On profite de notre dernière journée ici pour faire un tour dans la campagne. On a repéré un itinéraire le long de canaux d’irrigation qui avait l’air sympa. Grâce à la tablette, on a une carte et notre position gps. C’est bien pratique pour ce genre d’aventure. Nous faisons une belle ballade dans les terres, très tranquille. Les enfants avaient bien sûr pris leurs nouveaux jeux pendant la balade.
La police au travail..
Le spectacle des temples était tellement beau qu’on y retourne manger le soir avec nos amis les moustiques (vive le répulsif, bien efficace).
Lundi 26. Après une dernière baignade où Louise apprend à sauter dans l’eau tout seule, nous partons pour chang Mai, dans une guesthouse tenue par des français.
A bientôt
Mardi 20 decembre matin, 8h . Nous voici donc à la gare avec une bonne demi heure d’avance.
Après un rapide coup d’oeil au tableau blanc d’écolier, on voit que 2 trains sont en retard. Manque de bol, c’est le notre avec 1H…
Le train express passe et on est content de ne pas avoir pris celui là. Ils ont tous un pull à l’intérieur tellement la climatisation est forte, alors qu’il fait plus de 30 dehors…
Notre train arrive, arrêt de 30 secondes, juste le temps de monter. La troisième classe est beaucoup mieux qu’imaginée. Les sièges ne sont même pas en bois, il y a même des pare-soleils aux fenêtres.
Et le truc que j’adore, on peut ouvrir les fenêtres en grand et sortir la tête. La grande classe! On s’éclate avec Louise à faire des grimaces dans le vent.
Bon, toutes les portes extérieures sont aussi grandes ouvertes. La compagnie de train a quand même précisé qu’il ne fallait pas s’asseoir sur le marche pied, ni sur le toit. Bon Conseil!
On n’est pas encore habitué aux coutumes.. On avait prévu un pique-nique, mais ce n’était évidemment pas nécessaire! Des dizaines de vendeurs, montent au fil des arrêts et vendent brochettes, riz au porc, fruits, gâteaux à la noix de coco, boissons, poissons….
Fruit à la chair sucrée (pas trouvé le nom encore..) avec des pépins et qui ressemble un peu au kiwi..
Avec l’animation, le paysage de campagne à travers rivières et bananiers, les singes de Lopburi, les 5heures sont passées vite.

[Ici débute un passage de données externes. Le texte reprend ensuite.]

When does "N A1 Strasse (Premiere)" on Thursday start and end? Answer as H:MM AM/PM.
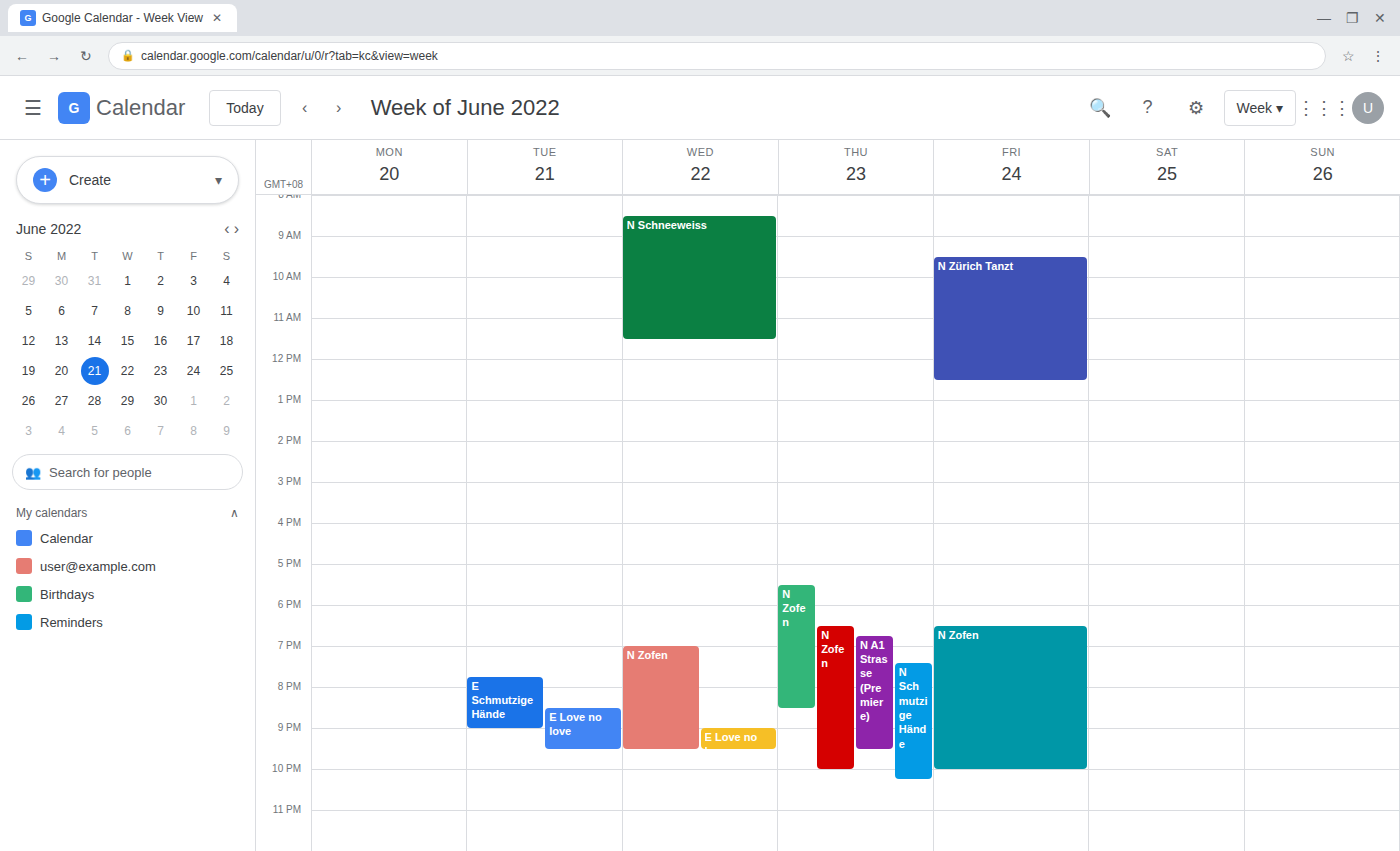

A Phitsanulok, on sent que ce n’est pas touristique. On trouve les vrais prix mais surtout une ville vivante. Louise et hugo ont adoré peindre leur première toile, dans un petit stand de rue. Super idée pour les enfants. Depuis Louise nous le réclame tout le temps!

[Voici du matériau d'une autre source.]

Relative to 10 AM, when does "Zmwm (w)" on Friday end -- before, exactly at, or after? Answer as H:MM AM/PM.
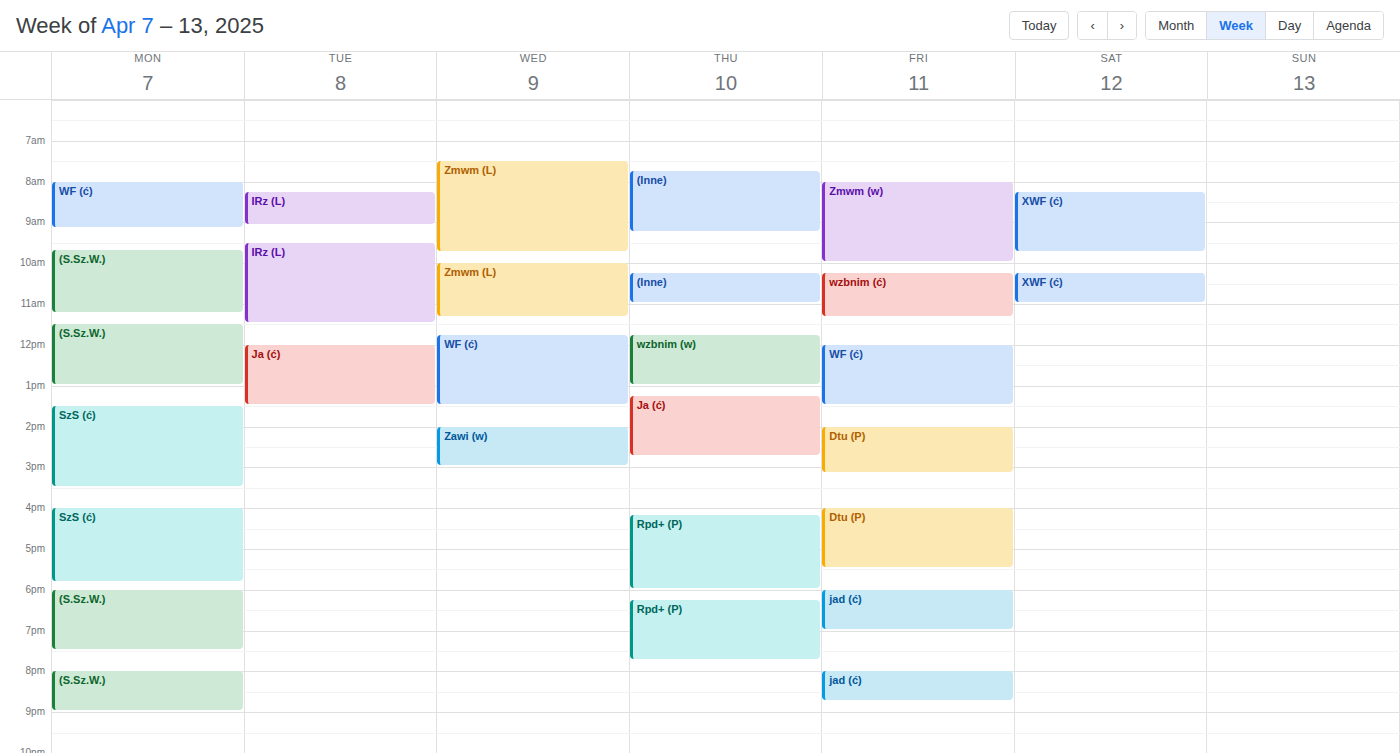
10:00 AM -- exactly at 10 AM, on the 10 AM line.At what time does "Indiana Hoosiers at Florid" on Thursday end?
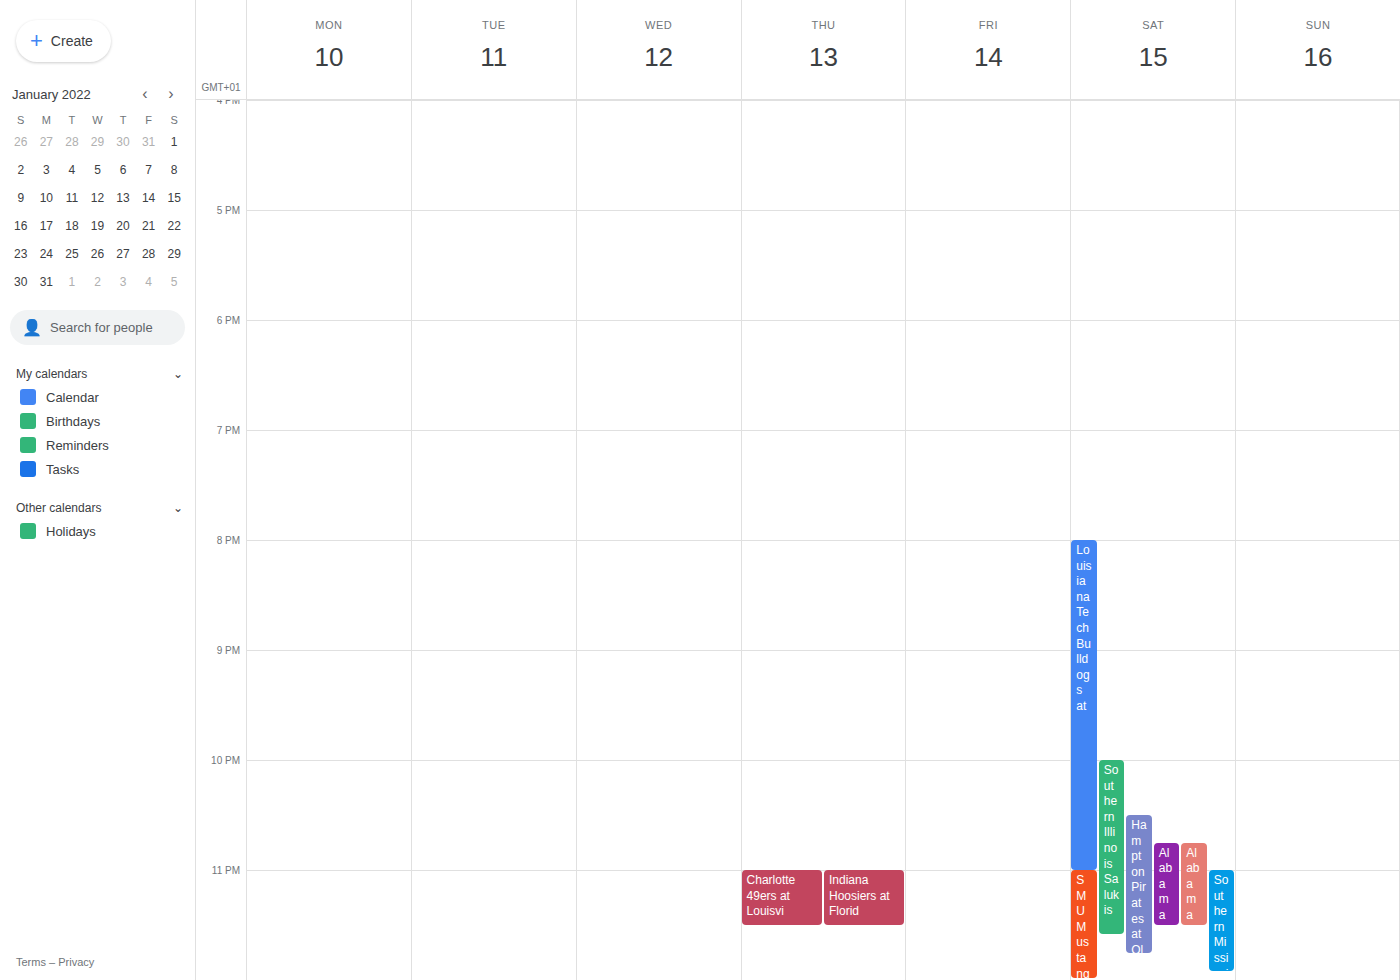
11:30 PM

On découvre la fondue Thaï. Bouillon où on trempe calamar, poulet, légumes vermicelles.. super bon.
Visite du temple avec, devinez quoi, des Boudas! Un moine nous a donné ses grâces en nous envoyant de l’eau. Et en plus c’est rafraîchissant!

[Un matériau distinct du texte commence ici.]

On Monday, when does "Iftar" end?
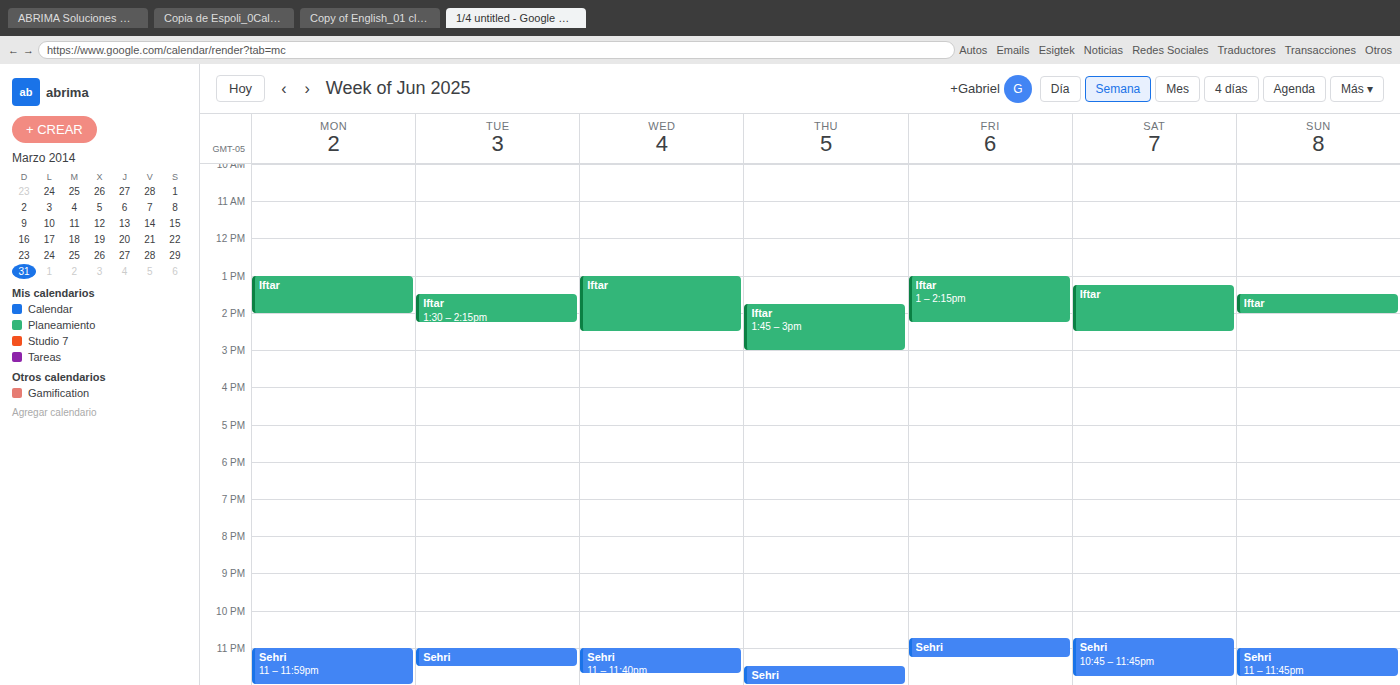
2:00 PM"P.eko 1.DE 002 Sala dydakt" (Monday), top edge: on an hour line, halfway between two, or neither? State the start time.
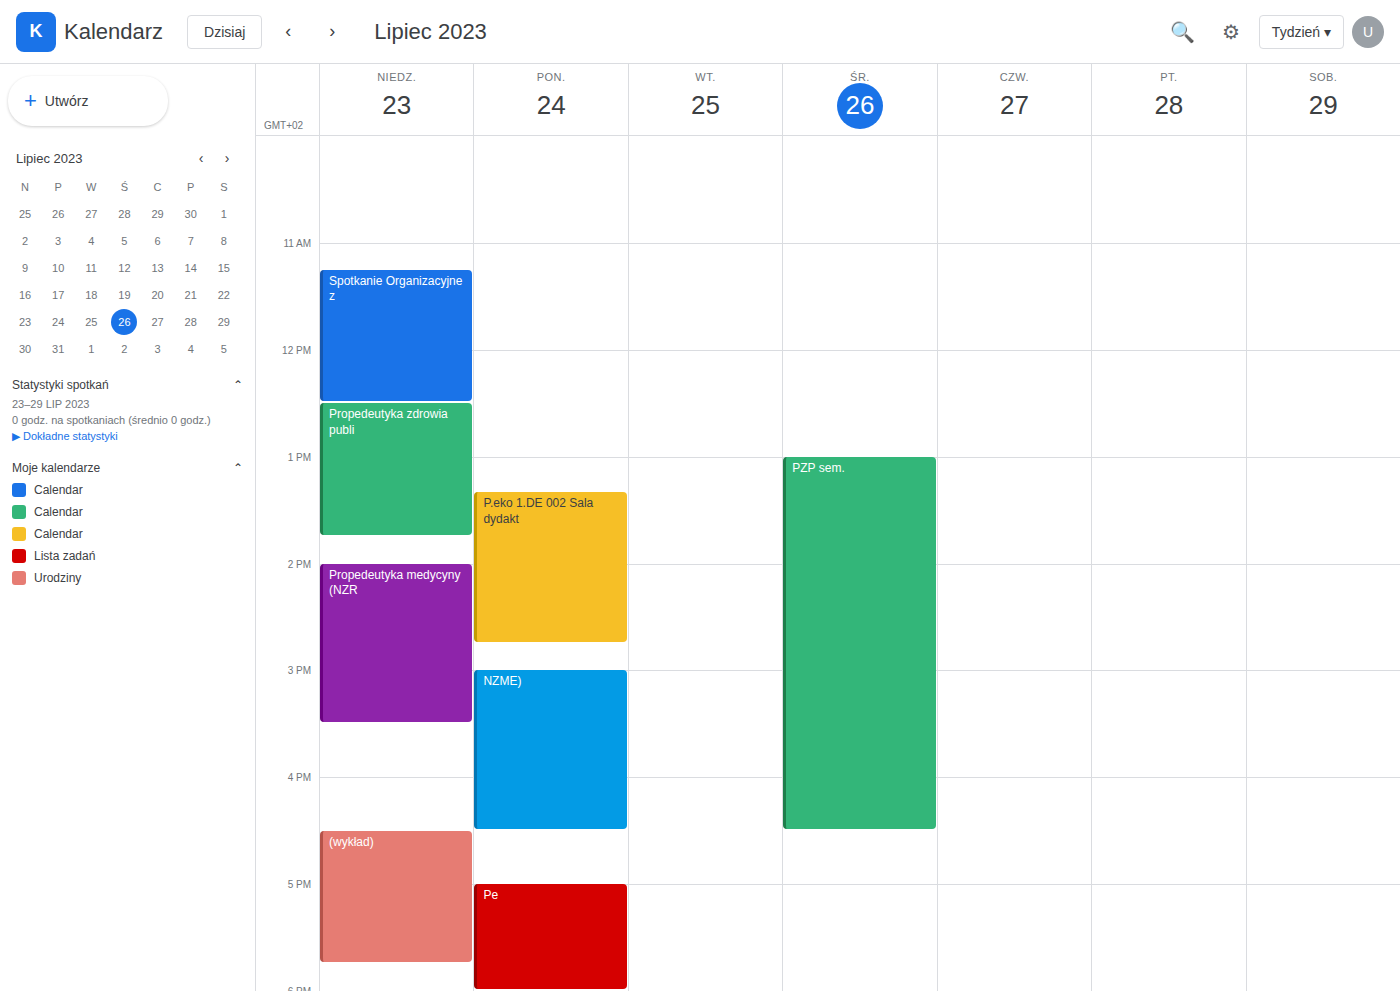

On prend le bus orange local (toujours avec les portes ouvertes) où Hugo en profite pour faire un gros roupillon et Louise déguste des beignets achetés à un feu rouge, justement grâce à ces fameuses portes ouvertes.
La vendeuse..
Ps; je suis un peu à la bourre pour les news, on est maintenant à Sukhotai, dans une guesthouse bien sympa, où on passera Noël et où le père Noël aura sûrement déposé les petits cadeaux. Car, dixit Hugo, « le père Noël, et ben, il va déposer tous les cadeaux chez les papi’s mamie’s, et ben oui… »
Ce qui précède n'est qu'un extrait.